暴雨过后,庭院一片狼藉。断木、泥坑、被能量余波灼烧过的焦黑痕迹,无声地诉说着昨夜的混乱。空气里弥漫着泥土的腥气和淡淡的焦糊味,阳光艰难地穿透稀薄的云层,投下斑驳的光影。
小杰缩在它那个被雨水泡得更加泥泞的角落,庞大的身躯几乎要蜷成一个球。甲壳上的污泥已经半干,结成了难看的斑块,它却毫无清理的意思。

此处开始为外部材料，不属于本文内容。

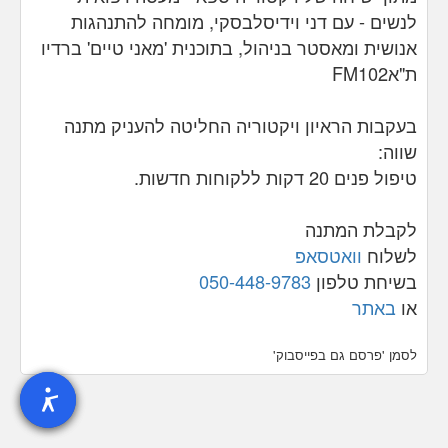
לנשים - עם דני וידיסלבסקי, מומחה להתנהגות
אנושית ומאסטר בניהול, בתוכנית 'מאני טיים' ברדיו
ת"א
FM102
בעקבות הראיון ויקטוריה החליטה להעניק מתנה
שווה:
טיפול פנים 20 דקות
ללקוחות חדשות.
לקבלת המתנה
לשלוח
וואטסאפ
בשיחת טלפון
050-448-9783
או
באתר
לסמן 'פרסם גם בפייסבוק'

胸前的发光器官黯淡得像风中残烛,传递出的意念断断续续,充满了浓重的自我厌弃和恐惧:
【……坏了……弄坏了……】
【……攻击了……尼桑……和阿零……】
【……会被……丢掉……】
【……是……坏的……】
它甚至不敢抬头看赛罗和阿零,只是死死盯着地面,仿佛那里有它所有的罪证。
阿零端着一小杯温水(他坚持说热水可以安慰人),迈着小短腿,深一脚浅一脚地踩在泥地里,试图靠近小杰。
“小杰,喝水。”他把杯子举高,小脸上满是担忧。
小杰只是把头埋得更低,发出一声细微的、拒绝的嗡鸣。
阿零求助地看向赛罗。
赛罗抱着手臂,站在走廊干燥的地面上,看着那个浑身散发着“我是罪魁祸首请抛弃我”气息的大家伙。他没有立刻过去,只是沉默地观察着。
他能感知到小杰精神领域的剧烈动荡,那种源于失控的后怕,以及深植于本能、被暴雨引燃的黑暗面所带来的自我怀疑。单纯的安抚或许效果有限,这家伙需要更深刻的东西来稳定它混乱的认知。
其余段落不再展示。